Kim O'Connell atop Old Rag in Shenandoah National Park.

Editor's note: National Parks Traveler has operated with only one full-time staffer since its inception, but has a core team of freelance writers, photographers, broadcasters, and sound recording engineers that are relied upon heavily to provide content. They're being introduced to you in a series of short profiles.

Kim O'Connell

Contributing writer from Arlington, Virginia. Kim writes about nature, history, and life. Her writing appears in numerous national and regional publications on topics ranging from American history to landscape architecture to conservation and sustainability to parenting. She has served as an artist in residence at both Shenandoah National Park and Acadia National Park, where she researched astronomy tourism and the ways parks are regenerative for plants, animals, and people. 

“Go to” park: Shenandoah

Favorite outdoor activity in the parks: Hiking and nature journaling/painting

What the National Parks Traveler means to you: I was driving across Yellowstone National Park in 2014 when the stunning beauty of the landscape crystallized something for me: I realized that I needed to make national parks a bigger part of my life, both as a visitor and as a creative person. When I started writing for National Parks Traveler, I was thrilled to have found a publication that was committed to telling the myriad stories of our national park system. And not just stories of the big, beautiful, iconic natural parks and also the small, lesser-known stories too.

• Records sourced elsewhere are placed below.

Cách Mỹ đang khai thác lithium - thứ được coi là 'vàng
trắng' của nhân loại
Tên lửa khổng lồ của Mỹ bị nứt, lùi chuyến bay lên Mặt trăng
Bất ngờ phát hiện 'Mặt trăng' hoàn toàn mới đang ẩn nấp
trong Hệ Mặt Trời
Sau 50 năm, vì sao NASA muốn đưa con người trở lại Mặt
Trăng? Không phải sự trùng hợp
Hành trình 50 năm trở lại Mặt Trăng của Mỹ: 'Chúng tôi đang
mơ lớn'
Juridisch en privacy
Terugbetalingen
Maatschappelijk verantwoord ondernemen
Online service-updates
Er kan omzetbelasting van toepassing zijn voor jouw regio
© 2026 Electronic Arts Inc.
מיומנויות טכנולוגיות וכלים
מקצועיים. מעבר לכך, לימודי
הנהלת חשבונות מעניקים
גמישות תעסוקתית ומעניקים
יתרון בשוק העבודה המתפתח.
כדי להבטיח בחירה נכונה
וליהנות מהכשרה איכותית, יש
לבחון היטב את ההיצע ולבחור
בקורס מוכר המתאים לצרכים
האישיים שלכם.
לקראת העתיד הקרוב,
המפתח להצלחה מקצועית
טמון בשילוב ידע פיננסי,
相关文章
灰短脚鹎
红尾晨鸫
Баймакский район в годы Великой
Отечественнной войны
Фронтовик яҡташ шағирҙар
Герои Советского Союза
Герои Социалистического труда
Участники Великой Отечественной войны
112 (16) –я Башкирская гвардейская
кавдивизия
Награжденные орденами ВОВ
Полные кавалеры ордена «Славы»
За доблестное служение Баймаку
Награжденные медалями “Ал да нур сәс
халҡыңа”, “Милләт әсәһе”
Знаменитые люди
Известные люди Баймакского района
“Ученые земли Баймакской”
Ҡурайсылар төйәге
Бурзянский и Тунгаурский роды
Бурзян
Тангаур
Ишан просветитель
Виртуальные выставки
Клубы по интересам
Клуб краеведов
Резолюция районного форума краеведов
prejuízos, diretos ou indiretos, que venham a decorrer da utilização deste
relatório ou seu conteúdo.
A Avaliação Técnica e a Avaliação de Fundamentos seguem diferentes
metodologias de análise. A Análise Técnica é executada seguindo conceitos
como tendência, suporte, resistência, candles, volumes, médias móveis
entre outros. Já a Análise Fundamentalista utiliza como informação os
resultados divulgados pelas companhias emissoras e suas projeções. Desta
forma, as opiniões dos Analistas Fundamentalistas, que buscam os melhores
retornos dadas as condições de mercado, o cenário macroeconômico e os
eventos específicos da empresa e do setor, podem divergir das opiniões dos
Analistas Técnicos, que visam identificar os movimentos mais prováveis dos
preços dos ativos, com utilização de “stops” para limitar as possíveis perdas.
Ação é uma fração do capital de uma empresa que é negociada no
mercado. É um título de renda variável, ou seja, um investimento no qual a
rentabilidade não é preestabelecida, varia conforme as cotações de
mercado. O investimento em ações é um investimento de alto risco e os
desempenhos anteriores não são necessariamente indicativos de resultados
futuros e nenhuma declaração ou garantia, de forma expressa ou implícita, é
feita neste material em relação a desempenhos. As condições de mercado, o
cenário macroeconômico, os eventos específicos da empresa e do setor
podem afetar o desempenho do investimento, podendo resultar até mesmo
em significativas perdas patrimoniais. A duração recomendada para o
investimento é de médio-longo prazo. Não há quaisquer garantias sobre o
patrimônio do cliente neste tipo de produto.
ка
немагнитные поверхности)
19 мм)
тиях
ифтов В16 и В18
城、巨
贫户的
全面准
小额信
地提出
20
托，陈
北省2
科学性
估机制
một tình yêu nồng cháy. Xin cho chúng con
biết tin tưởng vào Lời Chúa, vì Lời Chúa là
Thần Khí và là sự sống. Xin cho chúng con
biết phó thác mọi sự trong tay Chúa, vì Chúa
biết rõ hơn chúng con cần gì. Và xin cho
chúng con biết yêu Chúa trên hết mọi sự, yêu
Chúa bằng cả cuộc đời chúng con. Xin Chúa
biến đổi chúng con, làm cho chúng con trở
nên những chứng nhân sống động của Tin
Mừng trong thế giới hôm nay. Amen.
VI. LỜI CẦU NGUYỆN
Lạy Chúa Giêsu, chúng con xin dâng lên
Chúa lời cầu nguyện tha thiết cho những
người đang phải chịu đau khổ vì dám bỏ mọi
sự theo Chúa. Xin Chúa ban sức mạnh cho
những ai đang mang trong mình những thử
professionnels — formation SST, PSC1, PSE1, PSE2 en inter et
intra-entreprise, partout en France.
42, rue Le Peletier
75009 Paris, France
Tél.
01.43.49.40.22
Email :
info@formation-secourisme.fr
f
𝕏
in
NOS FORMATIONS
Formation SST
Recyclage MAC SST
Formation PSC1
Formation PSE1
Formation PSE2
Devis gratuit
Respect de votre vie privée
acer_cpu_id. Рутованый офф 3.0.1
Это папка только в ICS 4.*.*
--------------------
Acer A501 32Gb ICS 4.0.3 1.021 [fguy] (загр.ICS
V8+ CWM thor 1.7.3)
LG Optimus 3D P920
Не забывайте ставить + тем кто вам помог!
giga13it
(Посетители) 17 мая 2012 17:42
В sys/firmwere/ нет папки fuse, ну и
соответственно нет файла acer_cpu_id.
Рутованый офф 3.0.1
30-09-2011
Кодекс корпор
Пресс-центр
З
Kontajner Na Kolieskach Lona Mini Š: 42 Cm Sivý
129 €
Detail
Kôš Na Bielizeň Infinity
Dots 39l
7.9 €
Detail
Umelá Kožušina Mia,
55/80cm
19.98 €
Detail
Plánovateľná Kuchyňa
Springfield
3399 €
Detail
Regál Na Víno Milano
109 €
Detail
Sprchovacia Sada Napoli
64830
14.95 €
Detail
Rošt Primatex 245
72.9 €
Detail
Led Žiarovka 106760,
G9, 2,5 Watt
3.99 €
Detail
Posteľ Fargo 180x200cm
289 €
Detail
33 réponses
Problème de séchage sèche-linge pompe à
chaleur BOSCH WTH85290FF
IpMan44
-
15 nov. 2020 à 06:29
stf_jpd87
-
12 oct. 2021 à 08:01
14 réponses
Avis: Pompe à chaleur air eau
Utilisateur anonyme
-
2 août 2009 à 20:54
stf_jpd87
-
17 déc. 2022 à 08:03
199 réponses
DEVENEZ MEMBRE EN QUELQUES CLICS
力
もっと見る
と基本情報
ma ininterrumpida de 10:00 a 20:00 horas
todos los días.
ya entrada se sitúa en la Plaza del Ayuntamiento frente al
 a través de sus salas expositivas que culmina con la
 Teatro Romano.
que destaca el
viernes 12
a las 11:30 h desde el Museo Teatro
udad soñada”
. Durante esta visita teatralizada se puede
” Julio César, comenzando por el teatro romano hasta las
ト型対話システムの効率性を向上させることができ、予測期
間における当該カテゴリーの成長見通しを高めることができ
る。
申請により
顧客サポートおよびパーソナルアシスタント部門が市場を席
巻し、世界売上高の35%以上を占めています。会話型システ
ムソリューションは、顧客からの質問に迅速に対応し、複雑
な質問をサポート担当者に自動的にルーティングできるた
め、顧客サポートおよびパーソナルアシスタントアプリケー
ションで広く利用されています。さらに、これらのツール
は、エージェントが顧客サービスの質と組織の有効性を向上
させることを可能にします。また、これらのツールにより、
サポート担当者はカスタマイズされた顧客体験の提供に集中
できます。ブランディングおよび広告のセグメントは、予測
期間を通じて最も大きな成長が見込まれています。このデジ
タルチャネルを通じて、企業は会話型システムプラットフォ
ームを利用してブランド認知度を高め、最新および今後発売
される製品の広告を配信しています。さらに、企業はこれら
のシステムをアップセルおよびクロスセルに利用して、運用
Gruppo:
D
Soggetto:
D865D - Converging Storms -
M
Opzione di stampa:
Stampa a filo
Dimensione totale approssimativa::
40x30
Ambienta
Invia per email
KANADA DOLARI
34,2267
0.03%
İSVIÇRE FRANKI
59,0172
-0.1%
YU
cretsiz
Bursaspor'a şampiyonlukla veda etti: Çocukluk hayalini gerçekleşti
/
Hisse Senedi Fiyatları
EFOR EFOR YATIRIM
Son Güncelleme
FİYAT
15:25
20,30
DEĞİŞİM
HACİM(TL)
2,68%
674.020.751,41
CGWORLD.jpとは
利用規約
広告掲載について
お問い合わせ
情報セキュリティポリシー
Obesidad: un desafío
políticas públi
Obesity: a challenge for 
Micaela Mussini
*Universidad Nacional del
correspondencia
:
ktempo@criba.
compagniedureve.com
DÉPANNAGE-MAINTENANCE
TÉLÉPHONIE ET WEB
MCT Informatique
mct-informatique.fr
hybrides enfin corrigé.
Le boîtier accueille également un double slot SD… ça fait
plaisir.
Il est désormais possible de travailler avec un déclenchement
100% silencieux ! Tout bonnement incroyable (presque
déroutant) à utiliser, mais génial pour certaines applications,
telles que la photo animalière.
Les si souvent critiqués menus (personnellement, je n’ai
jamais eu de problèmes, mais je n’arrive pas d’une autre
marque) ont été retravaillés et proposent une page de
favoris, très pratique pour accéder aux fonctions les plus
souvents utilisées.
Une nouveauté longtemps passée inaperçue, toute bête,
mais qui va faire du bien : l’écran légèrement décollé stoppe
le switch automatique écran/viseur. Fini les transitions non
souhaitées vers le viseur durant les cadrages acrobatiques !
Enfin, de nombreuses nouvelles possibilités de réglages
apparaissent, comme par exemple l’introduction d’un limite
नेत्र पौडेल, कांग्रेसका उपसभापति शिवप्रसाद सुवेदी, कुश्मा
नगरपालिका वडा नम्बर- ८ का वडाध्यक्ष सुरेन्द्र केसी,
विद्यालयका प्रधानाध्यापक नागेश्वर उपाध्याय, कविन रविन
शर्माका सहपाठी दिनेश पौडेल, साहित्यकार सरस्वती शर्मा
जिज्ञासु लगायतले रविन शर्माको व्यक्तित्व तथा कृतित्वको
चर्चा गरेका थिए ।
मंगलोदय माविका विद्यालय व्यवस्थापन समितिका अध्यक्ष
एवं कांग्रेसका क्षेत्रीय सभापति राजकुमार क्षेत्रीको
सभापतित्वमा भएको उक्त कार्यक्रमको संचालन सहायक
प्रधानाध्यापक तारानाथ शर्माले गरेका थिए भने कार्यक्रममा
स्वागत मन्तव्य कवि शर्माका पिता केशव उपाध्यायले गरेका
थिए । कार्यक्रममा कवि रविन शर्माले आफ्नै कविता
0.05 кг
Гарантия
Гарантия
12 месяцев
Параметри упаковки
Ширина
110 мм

With the Traveler, I’ve had the privilege of covering important conservation stories such as oil and gas exploration at Big Cypress National Preserve, endangered species protection at Zion National Park, and heritage tourism around the Chesapeake Bay, and I’ve even written a couple stories about park issues internationally. Our national parks are places of refuge, for us and for plants and animals. The Traveler is committed to not only telling readers about these special places, but also protecting them for this and future generations. We do this both by celebrating park success stories and promoting park travel opportunities, but also by holding decision-makers’ feet to the fire when that’s called for. As a mother of two children, this is important to me. As a contributing writer for the Traveler, I get to feel good about what I’m writing about and contribute to the publication’s mission to make a difference for the planet.